Layer name: WHSE_ENVIRONMENTAL_MONITORING.EMS_MONITORING_LOCN_TYPES_SVW
Geometry: Point
Feature Count: 41452
smnorris commented 9 months ago

same result with curl:

$ curl -v "https://openmaps.gov.bc.ca/geo/pub/wfs?service=WFS&version=2.0.0&request=GetFeature&typeName=WHSE_ENVIRONMENTAL_MONITORING.EMS_MONITORING_LOCN_TYPES_SVW&outputFormat=json&SRSNAME=epsg%3A4326&sortby=OBJECTID&startIndex=10000&count=10000"
*   Trying 142.34.140.41:443...
* Connected to openmaps.gov.bc.ca (142.34.140.41) port 443 (#0)
* ALPN: offers h2,http/1.1
* (304) (OUT), TLS handshake, Client hello (1):
*  CAfile: /etc/ssl/cert.pem
*  CApath: none
* (304) (IN), TLS handshake, Server hello (2):
* (304) (IN), TLS handshake, Unknown (8):
* (304) (IN), TLS handshake, Certificate (11):
* (304) (IN), TLS handshake, CERT verify (15):
* (304) (IN), TLS handshake, Finished (20):
* (304) (OUT), TLS handshake, Finished (20):
* SSL connection using TLSv1.3 / AEAD-AES256-GCM-SHA384
* ALPN: server accepted http/1.1
* Server certificate:
*  subject: C=CA; ST=British Columbia; L=Victoria; O=Government of the Province of British Columbia; CN=*.data.gov.bc.ca
*  start date: Sep 28 22:33:08 2022 GMT
*  expire date: Oct 16 22:33:08 2023 GMT
*  subjectAltName: host "openmaps.gov.bc.ca" matched cert's "openmaps.gov.bc.ca"
*  issuer: C=US; O=Entrust, Inc.; OU=See www.entrust.net/legal-terms; OU=(c) 2012 Entrust, Inc. - for authorized use only; CN=Entrust Certification Authority - L1K
*  SSL certificate verify ok.
* using HTTP/1.1
> GET /geo/pub/wfs?service=WFS&version=2.0.0&request=GetFeature&typeName=WHSE_ENVIRONMENTAL_MONITORING.EMS_MONITORING_LOCN_TYPES_SVW&outputFormat=json&SRSNAME=epsg%3A4326&sortby=OBJECTID&startIndex=10000&count=10000 HTTP/1.1
> Host: openmaps.gov.bc.ca
> User-Agent: Mozilla/5.0 (compatible; MSIE 9.0; Windows NT 6.1; Trident/5.0)
> Accept: */*
>
* HTTP 1.0, assume close after body
< HTTP/1.0 502 Proxy Error
< Date: Wed, 11 Oct 2023 22:33:25 GMT
< Server: Apache
< Content-Length: 341
< Connection: close
< Content-Type: text/html; charset=iso-8859-1
<
<!DOCTYPE HTML PUBLIC "-//IETF//DTD HTML 2.0//EN">
<html><head>
<title>502 Proxy Error</title>
</head><body>
<h1>Proxy Error</h1>
<p>The proxy server received an invalid
response from an upstream server.<br />
The proxy server could not handle the request<p>Reason: <strong>Error reading from remote server</strong></p></p>
</body></html>
* Closing connection 0
smnorris commented 9 months ago

Sorting by MONITORING_LOCATION_ID resolves the issue.
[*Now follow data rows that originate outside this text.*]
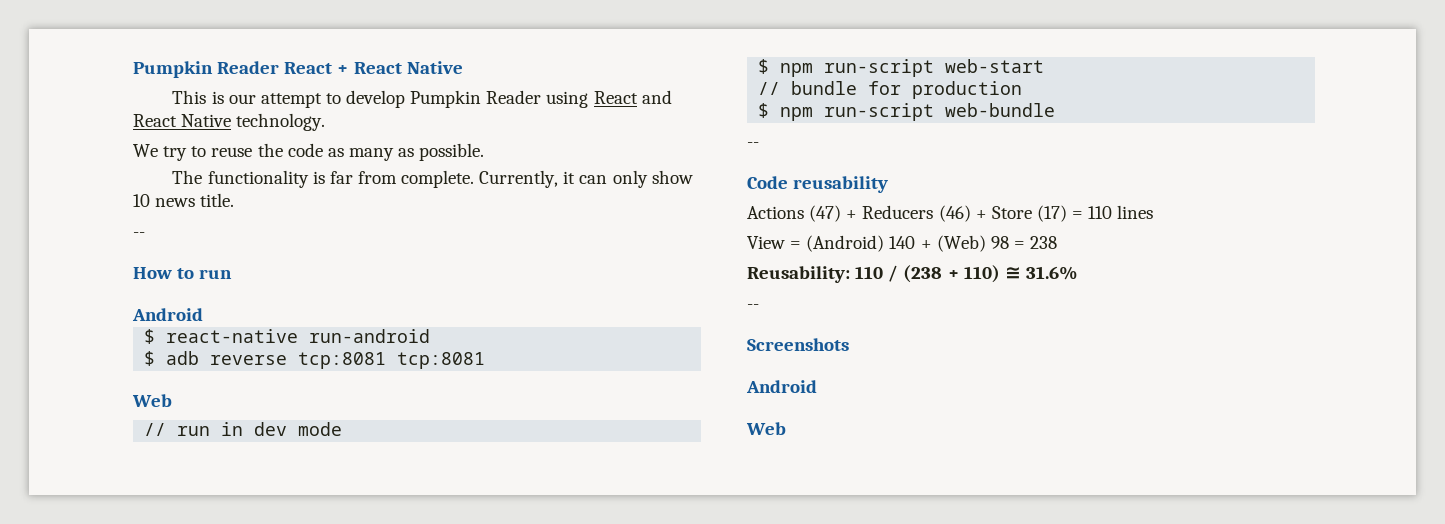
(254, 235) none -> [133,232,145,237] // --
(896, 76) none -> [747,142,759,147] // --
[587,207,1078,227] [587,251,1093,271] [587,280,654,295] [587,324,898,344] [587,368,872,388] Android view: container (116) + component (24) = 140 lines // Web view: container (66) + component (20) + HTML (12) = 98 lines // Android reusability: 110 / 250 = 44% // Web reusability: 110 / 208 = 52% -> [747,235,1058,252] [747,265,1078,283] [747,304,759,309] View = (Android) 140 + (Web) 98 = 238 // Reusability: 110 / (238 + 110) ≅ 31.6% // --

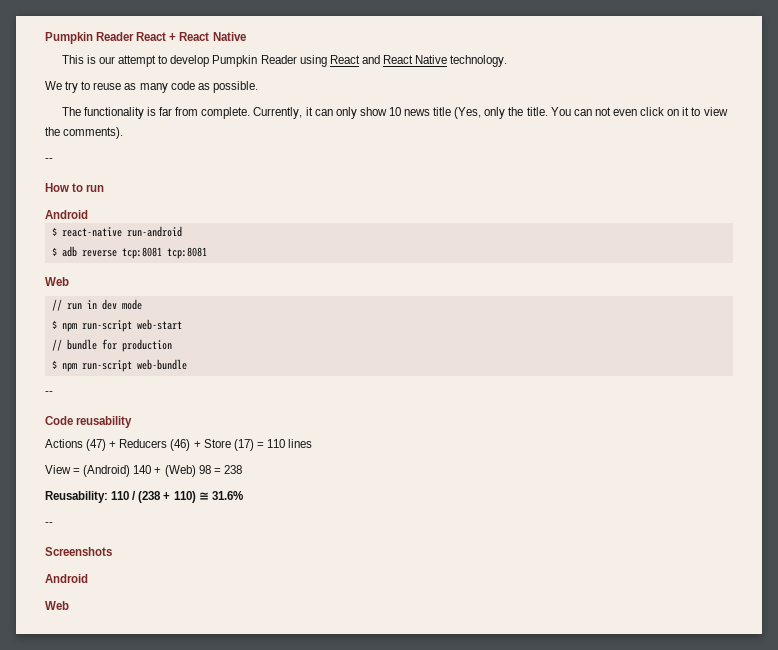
[257,143,323,157] the code -> (122, 86) none
(394, 154) none -> [170,81,195,90] code
[200,193,235,207] title. -> [433,107,728,119] [45,127,124,139] title (Yes, only the title. You can not even click on it to view the comments).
Because there is no interface to determine primary key, bcdata makes some guesses and will default to OBJECT_ID. Something weird seems to be going on at the server when trying to sort that dataset by OBJECT_ID.

This works: bcdata bc2pg --sortby monitoring_location_id bc-environmental-monitoring-locations

I'd recommend taking a look at the schema before trying downloads: bcdata info <dataset> --indent 2

There will generally (but definitely not always) be a unique key noted. When using bc2pg, you can also set that column as the primary key in the output table with the --primary_key option.

NathanEne commented 9 months ago

Thank you that worked excellently. I appreciate the quick response!